__Problem__
Rewrite all of the entries below, putting "Подходит для" in place of every "Лучше всего для" and leaving everything else as it is.

Page-level text extractions:
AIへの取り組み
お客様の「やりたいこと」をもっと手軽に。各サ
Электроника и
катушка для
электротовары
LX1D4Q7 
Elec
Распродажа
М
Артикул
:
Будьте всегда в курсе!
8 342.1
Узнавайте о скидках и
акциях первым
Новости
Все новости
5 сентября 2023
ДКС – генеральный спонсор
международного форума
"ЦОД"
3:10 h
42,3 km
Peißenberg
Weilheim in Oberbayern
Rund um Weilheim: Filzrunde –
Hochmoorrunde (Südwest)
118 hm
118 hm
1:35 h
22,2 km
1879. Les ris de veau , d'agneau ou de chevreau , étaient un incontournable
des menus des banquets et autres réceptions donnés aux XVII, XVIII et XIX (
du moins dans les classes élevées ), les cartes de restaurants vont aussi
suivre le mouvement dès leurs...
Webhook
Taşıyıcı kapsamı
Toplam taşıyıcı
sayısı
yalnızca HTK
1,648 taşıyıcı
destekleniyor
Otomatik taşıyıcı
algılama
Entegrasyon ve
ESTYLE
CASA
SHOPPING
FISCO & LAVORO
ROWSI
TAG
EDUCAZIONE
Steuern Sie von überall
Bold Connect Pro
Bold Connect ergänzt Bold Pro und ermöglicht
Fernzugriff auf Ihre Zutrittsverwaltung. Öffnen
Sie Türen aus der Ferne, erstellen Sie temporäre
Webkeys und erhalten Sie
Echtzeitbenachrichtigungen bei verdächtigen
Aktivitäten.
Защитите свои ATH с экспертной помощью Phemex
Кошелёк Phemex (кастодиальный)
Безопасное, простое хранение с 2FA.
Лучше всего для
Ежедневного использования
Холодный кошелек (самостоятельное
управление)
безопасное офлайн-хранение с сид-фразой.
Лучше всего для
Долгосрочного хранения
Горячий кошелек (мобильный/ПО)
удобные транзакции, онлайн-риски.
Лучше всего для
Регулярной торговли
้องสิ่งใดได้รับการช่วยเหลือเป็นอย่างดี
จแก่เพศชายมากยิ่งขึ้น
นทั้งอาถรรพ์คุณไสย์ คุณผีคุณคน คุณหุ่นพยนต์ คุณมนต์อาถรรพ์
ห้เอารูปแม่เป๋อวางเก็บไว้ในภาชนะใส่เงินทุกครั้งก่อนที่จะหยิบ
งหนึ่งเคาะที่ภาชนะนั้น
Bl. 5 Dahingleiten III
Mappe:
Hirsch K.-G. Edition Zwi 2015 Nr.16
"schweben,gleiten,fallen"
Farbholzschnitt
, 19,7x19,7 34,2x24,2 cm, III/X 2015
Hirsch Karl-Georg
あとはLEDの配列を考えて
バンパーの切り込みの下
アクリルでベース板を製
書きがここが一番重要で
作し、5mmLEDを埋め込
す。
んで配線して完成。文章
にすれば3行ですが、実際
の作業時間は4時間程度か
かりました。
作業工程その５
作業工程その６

__Answer box__
AIへの取り組み
お客様の「やりたいこと」をもっと手軽に。各サ
Электроника и
катушка для
электротовары
LX1D4Q7 
Elec
Распродажа
М
Артикул
:
Будьте всегда в курсе!
8 342.1
Узнавайте о скидках и
акциях первым
Новости
Все новости
5 сентября 2023
ДКС – генеральный спонсор
международного форума
"ЦОД"
3:10 h
42,3 km
Peißenberg
Weilheim in Oberbayern
Rund um Weilheim: Filzrunde –
Hochmoorrunde (Südwest)
118 hm
118 hm
1:35 h
22,2 km
1879. Les ris de veau , d'agneau ou de chevreau , étaient un incontournable
des menus des banquets et autres réceptions donnés aux XVII, XVIII et XIX (
du moins dans les classes élevées ), les cartes de restaurants vont aussi
suivre le mouvement dès leurs...
Webhook
Taşıyıcı kapsamı
Toplam taşıyıcı
sayısı
yalnızca HTK
1,648 taşıyıcı
destekleniyor
Otomatik taşıyıcı
algılama
Entegrasyon ve
ESTYLE
CASA
SHOPPING
FISCO & LAVORO
ROWSI
TAG
EDUCAZIONE
Steuern Sie von überall
Bold Connect Pro
Bold Connect ergänzt Bold Pro und ermöglicht
Fernzugriff auf Ihre Zutrittsverwaltung. Öffnen
Sie Türen aus der Ferne, erstellen Sie temporäre
Webkeys und erhalten Sie
Echtzeitbenachrichtigungen bei verdächtigen
Aktivitäten.
Защитите свои ATH с экспертной помощью Phemex
Кошелёк Phemex (кастодиальный)
Безопасное, простое хранение с 2FA.
Подходит для
Ежедневного использования
Холодный кошелек (самостоятельное
управление)
безопасное офлайн-хранение с сид-фразой.
Подходит для
Долгосрочного хранения
Горячий кошелек (мобильный/ПО)
удобные транзакции, онлайн-риски.
Подходит для
Регулярной торговли
้องสิ่งใดได้รับการช่วยเหลือเป็นอย่างดี
จแก่เพศชายมากยิ่งขึ้น
นทั้งอาถรรพ์คุณไสย์ คุณผีคุณคน คุณหุ่นพยนต์ คุณมนต์อาถรรพ์
ห้เอารูปแม่เป๋อวางเก็บไว้ในภาชนะใส่เงินทุกครั้งก่อนที่จะหยิบ
งหนึ่งเคาะที่ภาชนะนั้น
Bl. 5 Dahingleiten III
Mappe:
Hirsch K.-G. Edition Zwi 2015 Nr.16
"schweben,gleiten,fallen"
Farbholzschnitt
, 19,7x19,7 34,2x24,2 cm, III/X 2015
Hirsch Karl-Georg
あとはLEDの配列を考えて
バンパーの切り込みの下
アクリルでベース板を製
書きがここが一番重要で
作し、5mmLEDを埋め込
す。
んで配線して完成。文章
にすれば3行ですが、実際
の作業時間は4時間程度か
かりました。
作業工程その５
作業工程その６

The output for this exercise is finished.